Samuel Jaramillo
Universidad de los Andes
Volvieron las lluvias, ¿y qué? Temo que con el agua, que vuelve a remojar por estos días esta sabana resecada, se vaya también la consciencia de la finitud de este recurso. Esta semana, mientras caminaba por mi barrio el día del racionamiento, seguí el curso del río Vicachá. Mientras bordeaba sus meandros artificiales, pensaba en lo irónico que era no tener agua en mi apartamento cuando al lado mío corrían litros y litros de agua. Claro, el hedor que no demoraron en desprender sus aguas y la basura que se estancaba en cada escalón del contaminado Eje Ambiental rápidamente me disuadieron de su consumo. Las truchas que en algún momento debieron habitar los remolinos del río Vicachá fueron desplazadas por basura, concreto y un Eje Ambiental en el que solo las palomas, y uno que otro roedor, pueden sobrevivir.
Seguí avanzando, esta vez esquivando conos y polisombras —porque el río necesita mantenimiento— mientras me preguntaba por qué nos habíamos alejado tanto del agua. No solo físicamente, pues el agua con la que me bañaba no venía del Vicachá, a escasos cincuenta metros, sino de un embalse a decenas de kilómetros de donde vivo, sino también espiritualmente. Pareciera que el agua, tras recorrer diques y tuberías en su camino a nosotros, perdiera algo más que sedimentos. Pensaba en el alma del río y en dónde estaba el alma del agua que llenaba mi vaso al abrir un grifo. Pensaba en cómo nuestro aclamado progreso convirtió a estos epicentros de vida en cloacas, en basureros, en bulevares de podredumbre. Pareciera que el agua del río Vicachá (o de cualquier río que tengamos cerca) dejó de importarnos cuando dejamos de consumirla, intentamos domar su curso a nuestro placer y la convertimos en un adorno para mirar y no tocar.
El lenguaje con el que se hace referencia al agua tradicionalmente en los medios delata nuestra problemática relación con ella: el agua es un recurso que escasea. Un recurso, sí, es decir, un medio para conseguir algo más. Poco importa por sí misma, o poco importa lo que le pueda servir a otras formas de vida, como si eso, irónicamente, nada tuviera que ver con nosotros. Por eso secamos montañas para abastecer sedientos cultivos de aguacate. Por eso sacrificamos ríos en nombre del fracking para revitalizar la miope industria de las energías fósiles. Por eso importa poco si en el Caribe el petróleo a veces llega a la playa en mareas negras. Por eso subastamos el páramo al mejor postor.
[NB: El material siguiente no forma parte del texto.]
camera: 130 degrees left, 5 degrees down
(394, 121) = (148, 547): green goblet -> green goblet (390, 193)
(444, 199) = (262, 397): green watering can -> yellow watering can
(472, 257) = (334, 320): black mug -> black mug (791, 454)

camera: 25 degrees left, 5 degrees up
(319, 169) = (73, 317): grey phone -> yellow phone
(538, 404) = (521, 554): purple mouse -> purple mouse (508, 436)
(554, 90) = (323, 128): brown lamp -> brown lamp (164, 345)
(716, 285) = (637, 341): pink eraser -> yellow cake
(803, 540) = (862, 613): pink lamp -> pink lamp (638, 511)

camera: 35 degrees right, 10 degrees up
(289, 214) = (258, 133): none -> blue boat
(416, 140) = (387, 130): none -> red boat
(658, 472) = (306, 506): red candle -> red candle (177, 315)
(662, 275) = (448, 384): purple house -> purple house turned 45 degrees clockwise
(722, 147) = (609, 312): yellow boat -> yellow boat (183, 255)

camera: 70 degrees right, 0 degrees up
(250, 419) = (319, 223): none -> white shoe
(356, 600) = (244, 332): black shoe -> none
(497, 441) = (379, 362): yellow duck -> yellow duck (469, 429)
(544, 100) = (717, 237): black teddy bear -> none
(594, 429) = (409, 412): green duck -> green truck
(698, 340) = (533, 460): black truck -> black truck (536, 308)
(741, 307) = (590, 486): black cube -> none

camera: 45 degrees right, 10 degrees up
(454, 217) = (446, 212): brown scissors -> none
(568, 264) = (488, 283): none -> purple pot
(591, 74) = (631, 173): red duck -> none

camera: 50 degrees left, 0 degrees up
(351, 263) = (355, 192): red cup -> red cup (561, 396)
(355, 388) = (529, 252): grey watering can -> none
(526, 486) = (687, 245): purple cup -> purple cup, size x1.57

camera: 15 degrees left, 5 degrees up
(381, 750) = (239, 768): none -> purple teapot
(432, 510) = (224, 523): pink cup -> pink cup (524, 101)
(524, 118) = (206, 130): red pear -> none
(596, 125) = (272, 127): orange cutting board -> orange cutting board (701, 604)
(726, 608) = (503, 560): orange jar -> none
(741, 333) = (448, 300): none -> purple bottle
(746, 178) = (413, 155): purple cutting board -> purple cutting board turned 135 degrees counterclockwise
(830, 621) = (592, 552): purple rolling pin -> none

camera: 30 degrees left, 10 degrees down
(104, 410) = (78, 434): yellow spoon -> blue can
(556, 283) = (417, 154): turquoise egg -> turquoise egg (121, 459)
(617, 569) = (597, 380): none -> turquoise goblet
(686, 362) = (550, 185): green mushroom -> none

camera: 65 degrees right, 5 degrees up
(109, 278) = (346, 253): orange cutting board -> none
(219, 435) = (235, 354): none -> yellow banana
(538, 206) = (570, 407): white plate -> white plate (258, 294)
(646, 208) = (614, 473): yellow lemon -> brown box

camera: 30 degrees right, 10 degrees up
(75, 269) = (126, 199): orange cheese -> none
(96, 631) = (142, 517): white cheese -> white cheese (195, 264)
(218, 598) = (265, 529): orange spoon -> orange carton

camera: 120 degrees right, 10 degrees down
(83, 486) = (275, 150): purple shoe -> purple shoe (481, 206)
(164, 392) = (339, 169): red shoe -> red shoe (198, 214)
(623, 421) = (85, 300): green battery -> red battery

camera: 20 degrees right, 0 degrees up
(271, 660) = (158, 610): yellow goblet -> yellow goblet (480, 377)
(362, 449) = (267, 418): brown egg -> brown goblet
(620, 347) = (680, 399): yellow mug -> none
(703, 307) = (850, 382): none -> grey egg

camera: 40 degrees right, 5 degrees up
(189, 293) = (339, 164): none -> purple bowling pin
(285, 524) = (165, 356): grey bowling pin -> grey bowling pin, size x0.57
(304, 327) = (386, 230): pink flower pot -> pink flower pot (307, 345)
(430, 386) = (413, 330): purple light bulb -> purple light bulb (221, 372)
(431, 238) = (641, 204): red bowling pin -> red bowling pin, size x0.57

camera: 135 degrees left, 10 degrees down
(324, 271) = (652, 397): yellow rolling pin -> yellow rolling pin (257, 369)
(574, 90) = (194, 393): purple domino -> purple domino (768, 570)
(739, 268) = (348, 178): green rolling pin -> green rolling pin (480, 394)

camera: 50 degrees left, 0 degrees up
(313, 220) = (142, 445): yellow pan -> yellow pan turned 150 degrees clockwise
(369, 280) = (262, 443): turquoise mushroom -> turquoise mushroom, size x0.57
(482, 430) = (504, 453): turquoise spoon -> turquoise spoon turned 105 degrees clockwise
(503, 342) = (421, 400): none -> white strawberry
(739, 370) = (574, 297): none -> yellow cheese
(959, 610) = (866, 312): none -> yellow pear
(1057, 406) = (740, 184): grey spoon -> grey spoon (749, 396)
Entiendo que las altas temperaturas y la sequía que azota los embalses se enmarca dentro de una crisis planetaria. El fenómeno del niño no es culpa de un arquitecto que quiso revitalizar un río olvidado, ni de Bogotá, ni de Colombia. No obstante, en estos días en donde la escasez nos permite atisbar pinceladas de distopía, es pertinente cuestionar la relación que hemos construido con el agua y hasta dónde nos ha llevado. ¿Por qué los ríos ya no son sinónimo de limpieza y de vida? ¿Por qué el agua escasea en mi barrio mientras en la esquina fluye un río? ¿Cuándo fue la última vez que pudimos tomar agua directamente del río? ¿Qué pasaría si volviéramos a acercarnos al agua?
Hay días en que, temprano en la mañana antes de que la ciudad excrete sus desechos sobre él, en el río Vicachá corren aguas cristalinas, las palomas retozan en sus aguas y acompañan con su arrullo el fluir de su curso, y alguno que otro habitante del barrio Las Aguas aprovecha la tregua que da el mugre para lavar su ropa en esas aguas efímeras. Si se hace el suficiente silencio, se puede escuchar el susurro del Vicachá, como si sólo el sol que entra oblicuo entre los cerros permitiera vislumbrar su alma, agonizante pero necia, que se niega a morir bajo el concreto y la contaminación. Son esas mañanas las que nos recuerdan que nuestra relación con el agua puede tomar otras formas, como ya lo ha hecho, y cómo deberá hacerlo si queremos perdurar en este hogar que compartimos.